- Exercise prompt: In the passage on war and jobs, how many reservists does the US Department of Defense employ?

- Source text:
+--
Whilst studying our human past doesn’t always provide us with a crystal ball for the future, it can be nonetheless suggested that our inherent propensity to wage war on one another will not disappear any time soon.

With conflict comes industrial and technological advancement, as well as jobs. For people like Juan Wachs, witnessing conflict first hand as a medical student called up to be a Reservist to the front line in 2005 opened his eyes the “need for a new type of technology – one to support soldiers in the field.”[7]

Conflicts, as we have recently seen in the fight against Da’esh in the Middle East and beyond, brings scarcity, migration and destruction.

These inevitably provide work opportunities for people: be it growing food for a refugee agency, providing safe passage to a safer country across a river or sea, or making the bricks and mortar needed to rebuild a home in Baghouz, Syria.

State leaders will continue to spend a vast amount of their country’s GDP on defensive, and offensive, capability.

For example, the US Department of Defence (DoD) today employs 1,400,000 active duty personnel, 1,100,000 reservists and 86,100 civilians.[8]

Whilst these numbers in the short term may decrease due to financial cuts, other conflicts may arise in the near future which will call for an increase in DoD employees.

The industrial machine that is war, for good or evil, will not cease to be a workplace which create jobs for humans.
+--
- Dataset content:
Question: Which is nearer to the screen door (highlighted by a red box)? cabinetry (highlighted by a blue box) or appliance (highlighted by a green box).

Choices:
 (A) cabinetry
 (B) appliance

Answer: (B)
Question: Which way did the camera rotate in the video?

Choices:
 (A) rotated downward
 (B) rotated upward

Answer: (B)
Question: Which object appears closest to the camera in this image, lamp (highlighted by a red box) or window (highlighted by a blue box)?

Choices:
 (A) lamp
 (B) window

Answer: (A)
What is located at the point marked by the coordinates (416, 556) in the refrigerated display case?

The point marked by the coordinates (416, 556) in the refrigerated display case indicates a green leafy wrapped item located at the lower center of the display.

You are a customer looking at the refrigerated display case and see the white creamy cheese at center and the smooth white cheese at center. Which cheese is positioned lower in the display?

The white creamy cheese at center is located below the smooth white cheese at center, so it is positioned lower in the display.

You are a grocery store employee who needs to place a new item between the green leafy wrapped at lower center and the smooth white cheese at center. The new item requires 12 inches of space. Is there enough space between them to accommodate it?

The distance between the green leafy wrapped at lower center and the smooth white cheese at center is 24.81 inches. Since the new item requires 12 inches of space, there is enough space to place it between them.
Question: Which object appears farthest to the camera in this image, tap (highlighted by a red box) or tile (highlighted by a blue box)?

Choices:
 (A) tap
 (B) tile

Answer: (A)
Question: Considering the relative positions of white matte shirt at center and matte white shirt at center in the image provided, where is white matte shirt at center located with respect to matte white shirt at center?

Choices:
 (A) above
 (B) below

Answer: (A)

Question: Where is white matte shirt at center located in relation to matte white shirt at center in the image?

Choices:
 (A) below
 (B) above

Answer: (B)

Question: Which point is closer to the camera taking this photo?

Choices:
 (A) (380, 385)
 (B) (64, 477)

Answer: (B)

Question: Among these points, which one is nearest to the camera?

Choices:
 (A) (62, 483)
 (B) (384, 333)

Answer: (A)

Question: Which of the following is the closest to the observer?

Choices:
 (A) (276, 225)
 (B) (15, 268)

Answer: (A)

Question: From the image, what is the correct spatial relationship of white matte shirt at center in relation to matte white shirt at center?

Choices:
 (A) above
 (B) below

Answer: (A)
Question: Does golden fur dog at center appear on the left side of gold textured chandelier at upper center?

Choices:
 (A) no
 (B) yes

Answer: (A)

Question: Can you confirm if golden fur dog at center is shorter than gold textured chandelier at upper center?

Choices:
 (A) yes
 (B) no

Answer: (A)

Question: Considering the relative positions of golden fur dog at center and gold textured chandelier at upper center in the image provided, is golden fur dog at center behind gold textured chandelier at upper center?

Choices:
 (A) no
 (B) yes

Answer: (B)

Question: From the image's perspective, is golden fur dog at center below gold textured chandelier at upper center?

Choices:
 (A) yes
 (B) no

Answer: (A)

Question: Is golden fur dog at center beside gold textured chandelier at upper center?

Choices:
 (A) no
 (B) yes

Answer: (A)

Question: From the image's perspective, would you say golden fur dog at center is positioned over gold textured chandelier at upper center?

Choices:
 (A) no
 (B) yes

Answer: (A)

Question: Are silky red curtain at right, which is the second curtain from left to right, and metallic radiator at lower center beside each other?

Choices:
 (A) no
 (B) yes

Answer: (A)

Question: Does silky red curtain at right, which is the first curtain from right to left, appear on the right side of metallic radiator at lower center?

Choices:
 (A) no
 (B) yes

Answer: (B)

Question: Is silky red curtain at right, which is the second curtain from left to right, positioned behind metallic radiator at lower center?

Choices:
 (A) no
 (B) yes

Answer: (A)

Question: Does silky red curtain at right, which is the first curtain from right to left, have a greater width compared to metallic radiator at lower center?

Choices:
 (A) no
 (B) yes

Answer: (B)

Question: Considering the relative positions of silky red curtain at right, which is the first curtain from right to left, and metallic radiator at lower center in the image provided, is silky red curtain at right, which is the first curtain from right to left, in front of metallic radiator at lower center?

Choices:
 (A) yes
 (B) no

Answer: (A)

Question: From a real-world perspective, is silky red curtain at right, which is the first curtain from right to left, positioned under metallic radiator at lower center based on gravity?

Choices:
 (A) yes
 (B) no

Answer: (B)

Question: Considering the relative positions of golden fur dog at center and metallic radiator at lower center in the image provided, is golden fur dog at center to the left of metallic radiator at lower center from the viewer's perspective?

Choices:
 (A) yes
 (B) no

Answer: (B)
+--
- Your solution: 1,100,000